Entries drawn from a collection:
+---+

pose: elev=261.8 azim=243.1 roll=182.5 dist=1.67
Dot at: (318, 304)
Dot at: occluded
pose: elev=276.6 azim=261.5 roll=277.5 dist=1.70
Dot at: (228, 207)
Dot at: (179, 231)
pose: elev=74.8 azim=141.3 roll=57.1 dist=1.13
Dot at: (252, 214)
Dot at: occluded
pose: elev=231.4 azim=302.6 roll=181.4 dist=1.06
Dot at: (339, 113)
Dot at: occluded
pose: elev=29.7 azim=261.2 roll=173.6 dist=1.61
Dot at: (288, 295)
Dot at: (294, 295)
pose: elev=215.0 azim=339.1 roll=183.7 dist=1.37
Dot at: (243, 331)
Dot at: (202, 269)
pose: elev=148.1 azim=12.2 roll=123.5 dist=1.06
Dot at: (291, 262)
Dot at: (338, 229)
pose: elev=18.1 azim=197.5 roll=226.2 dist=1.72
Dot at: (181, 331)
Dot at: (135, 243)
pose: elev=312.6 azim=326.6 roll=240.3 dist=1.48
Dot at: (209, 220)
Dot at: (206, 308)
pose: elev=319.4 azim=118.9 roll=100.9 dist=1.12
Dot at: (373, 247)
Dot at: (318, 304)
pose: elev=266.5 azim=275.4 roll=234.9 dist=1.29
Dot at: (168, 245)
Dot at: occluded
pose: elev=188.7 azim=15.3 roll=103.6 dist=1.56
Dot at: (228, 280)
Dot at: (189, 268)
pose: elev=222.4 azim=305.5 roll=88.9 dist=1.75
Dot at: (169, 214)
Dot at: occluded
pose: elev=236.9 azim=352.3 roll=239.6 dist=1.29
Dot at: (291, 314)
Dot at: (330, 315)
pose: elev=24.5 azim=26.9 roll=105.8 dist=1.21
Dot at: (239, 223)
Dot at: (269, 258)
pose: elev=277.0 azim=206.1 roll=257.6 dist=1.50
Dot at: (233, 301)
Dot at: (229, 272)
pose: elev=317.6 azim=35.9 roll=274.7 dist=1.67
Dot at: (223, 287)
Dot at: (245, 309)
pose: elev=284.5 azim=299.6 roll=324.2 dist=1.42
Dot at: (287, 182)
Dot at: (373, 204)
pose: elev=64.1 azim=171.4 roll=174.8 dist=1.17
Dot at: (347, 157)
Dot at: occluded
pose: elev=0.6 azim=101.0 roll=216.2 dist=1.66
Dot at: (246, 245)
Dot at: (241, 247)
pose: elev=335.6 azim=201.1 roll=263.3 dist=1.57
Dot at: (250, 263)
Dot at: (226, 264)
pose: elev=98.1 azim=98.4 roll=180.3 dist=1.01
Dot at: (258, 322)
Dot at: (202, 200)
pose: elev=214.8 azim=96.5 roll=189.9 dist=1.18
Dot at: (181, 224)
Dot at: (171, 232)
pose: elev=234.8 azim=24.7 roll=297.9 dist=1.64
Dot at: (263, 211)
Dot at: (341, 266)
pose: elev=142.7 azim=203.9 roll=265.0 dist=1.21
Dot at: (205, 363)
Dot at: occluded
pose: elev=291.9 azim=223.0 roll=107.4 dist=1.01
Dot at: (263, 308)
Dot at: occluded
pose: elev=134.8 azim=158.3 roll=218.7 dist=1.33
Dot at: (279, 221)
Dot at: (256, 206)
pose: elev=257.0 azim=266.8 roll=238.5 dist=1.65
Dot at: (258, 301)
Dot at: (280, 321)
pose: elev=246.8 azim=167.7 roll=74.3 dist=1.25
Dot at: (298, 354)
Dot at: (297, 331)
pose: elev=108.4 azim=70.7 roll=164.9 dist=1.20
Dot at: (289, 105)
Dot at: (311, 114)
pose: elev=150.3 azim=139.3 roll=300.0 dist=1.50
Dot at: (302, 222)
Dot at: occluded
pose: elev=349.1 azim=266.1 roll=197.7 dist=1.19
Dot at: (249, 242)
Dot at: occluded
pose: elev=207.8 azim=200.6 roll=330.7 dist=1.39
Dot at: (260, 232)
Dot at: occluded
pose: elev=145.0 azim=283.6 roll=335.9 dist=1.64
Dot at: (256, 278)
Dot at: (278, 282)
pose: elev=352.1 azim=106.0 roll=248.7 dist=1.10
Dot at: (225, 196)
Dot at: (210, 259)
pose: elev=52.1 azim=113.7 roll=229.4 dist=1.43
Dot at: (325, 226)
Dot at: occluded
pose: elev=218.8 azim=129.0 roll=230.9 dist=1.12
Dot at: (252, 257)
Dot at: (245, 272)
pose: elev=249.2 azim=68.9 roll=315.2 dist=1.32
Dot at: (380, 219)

+---+

- _PROBLEM TO SOLVE_
Could you turn all of the entries above into a JSON list of strings, one string for each line, with blank lines left out?

- _ANSWER IN FULL_
[
  "pose: elev=261.8 azim=243.1 roll=182.5 dist=1.67",
  "Dot at: (318, 304)",
  "Dot at: occluded",
  "pose: elev=276.6 azim=261.5 roll=277.5 dist=1.70",
  "Dot at: (228, 207)",
  "Dot at: (179, 231)",
  "pose: elev=74.8 azim=141.3 roll=57.1 dist=1.13",
  "Dot at: (252, 214)",
  "Dot at: occluded",
  "pose: elev=231.4 azim=302.6 roll=181.4 dist=1.06",
  "Dot at: (339, 113)",
  "Dot at: occluded",
  "pose: elev=29.7 azim=261.2 roll=173.6 dist=1.61",
  "Dot at: (288, 295)",
  "Dot at: (294, 295)",
  "pose: elev=215.0 azim=339.1 roll=183.7 dist=1.37",
  "Dot at: (243, 331)",
  "Dot at: (202, 269)",
  "pose: elev=148.1 azim=12.2 roll=123.5 dist=1.06",
  "Dot at: (291, 262)",
  "Dot at: (338, 229)",
  "pose: elev=18.1 azim=197.5 roll=226.2 dist=1.72",
  "Dot at: (181, 331)",
  "Dot at: (135, 243)",
  "pose: elev=312.6 azim=326.6 roll=240.3 dist=1.48",
  "Dot at: (209, 220)",
  "Dot at: (206, 308)",
  "pose: elev=319.4 azim=118.9 roll=100.9 dist=1.12",
  "Dot at: (373, 247)",
  "Dot at: (318, 304)",
  "pose: elev=266.5 azim=275.4 roll=234.9 dist=1.29",
  "Dot at: (168, 245)",
  "Dot at: occluded",
  "pose: elev=188.7 azim=15.3 roll=103.6 dist=1.56",
  "Dot at: (228, 280)",
  "Dot at: (189, 268)",
  "pose: elev=222.4 azim=305.5 roll=88.9 dist=1.75",
  "Dot at: (169, 214)",
  "Dot at: occluded",
  "pose: elev=236.9 azim=352.3 roll=239.6 dist=1.29",
  "Dot at: (291, 314)",
  "Dot at: (330, 315)",
  "pose: elev=24.5 azim=26.9 roll=105.8 dist=1.21",
  "Dot at: (239, 223)",
  "Dot at: (269, 258)",
  "pose: elev=277.0 azim=206.1 roll=257.6 dist=1.50",
  "Dot at: (233, 301)",
  "Dot at: (229, 272)",
  "pose: elev=317.6 azim=35.9 roll=274.7 dist=1.67",
  "Dot at: (223, 287)",
  "Dot at: (245, 309)",
  "pose: elev=284.5 azim=299.6 roll=324.2 dist=1.42",
  "Dot at: (287, 182)",
  "Dot at: (373, 204)",
  "pose: elev=64.1 azim=171.4 roll=174.8 dist=1.17",
  "Dot at: (347, 157)",
  "Dot at: occluded",
  "pose: elev=0.6 azim=101.0 roll=216.2 dist=1.66",
  "Dot at: (246, 245)",
  "Dot at: (241, 247)",
  "pose: elev=335.6 azim=201.1 roll=263.3 dist=1.57",
  "Dot at: (250, 263)",
  "Dot at: (226, 264)",
  "pose: elev=98.1 azim=98.4 roll=180.3 dist=1.01",
  "Dot at: (258, 322)",
  "Dot at: (202, 200)",
  "pose: elev=214.8 azim=96.5 roll=189.9 dist=1.18",
  "Dot at: (181, 224)",
  "Dot at: (171, 232)",
  "pose: elev=234.8 azim=24.7 roll=297.9 dist=1.64",
  "Dot at: (263, 211)",
  "Dot at: (341, 266)",
  "pose: elev=142.7 azim=203.9 roll=265.0 dist=1.21",
  "Dot at: (205, 363)",
  "Dot at: occluded",
  "pose: elev=291.9 azim=223.0 roll=107.4 dist=1.01",
  "Dot at: (263, 308)",
  "Dot at: occluded",
  "pose: elev=134.8 azim=158.3 roll=218.7 dist=1.33",
  "Dot at: (279, 221)",
  "Dot at: (256, 206)",
  "pose: elev=257.0 azim=266.8 roll=238.5 dist=1.65",
  "Dot at: (258, 301)",
  "Dot at: (280, 321)",
  "pose: elev=246.8 azim=167.7 roll=74.3 dist=1.25",
  "Dot at: (298, 354)",
  "Dot at: (297, 331)",
  "pose: elev=108.4 azim=70.7 roll=164.9 dist=1.20",
  "Dot at: (289, 105)",
  "Dot at: (311, 114)",
  "pose: elev=150.3 azim=139.3 roll=300.0 dist=1.50",
  "Dot at: (302, 222)",
  "Dot at: occluded",
  "pose: elev=349.1 azim=266.1 roll=197.7 dist=1.19",
  "Dot at: (249, 242)",
  "Dot at: occluded",
  "pose: elev=207.8 azim=200.6 roll=330.7 dist=1.39",
  "Dot at: (260, 232)",
  "Dot at: occluded",
  "pose: elev=145.0 azim=283.6 roll=335.9 dist=1.64",
  "Dot at: (256, 278)",
  "Dot at: (278, 282)",
  "pose: elev=352.1 azim=106.0 roll=248.7 dist=1.10",
  "Dot at: (225, 196)",
  "Dot at: (210, 259)",
  "pose: elev=52.1 azim=113.7 roll=229.4 dist=1.43",
  "Dot at: (325, 226)",
  "Dot at: occluded",
  "pose: elev=218.8 azim=129.0 roll=230.9 dist=1.12",
  "Dot at: (252, 257)",
  "Dot at: (245, 272)",
  "pose: elev=249.2 azim=68.9 roll=315.2 dist=1.32",
  "Dot at: (380, 219)"
]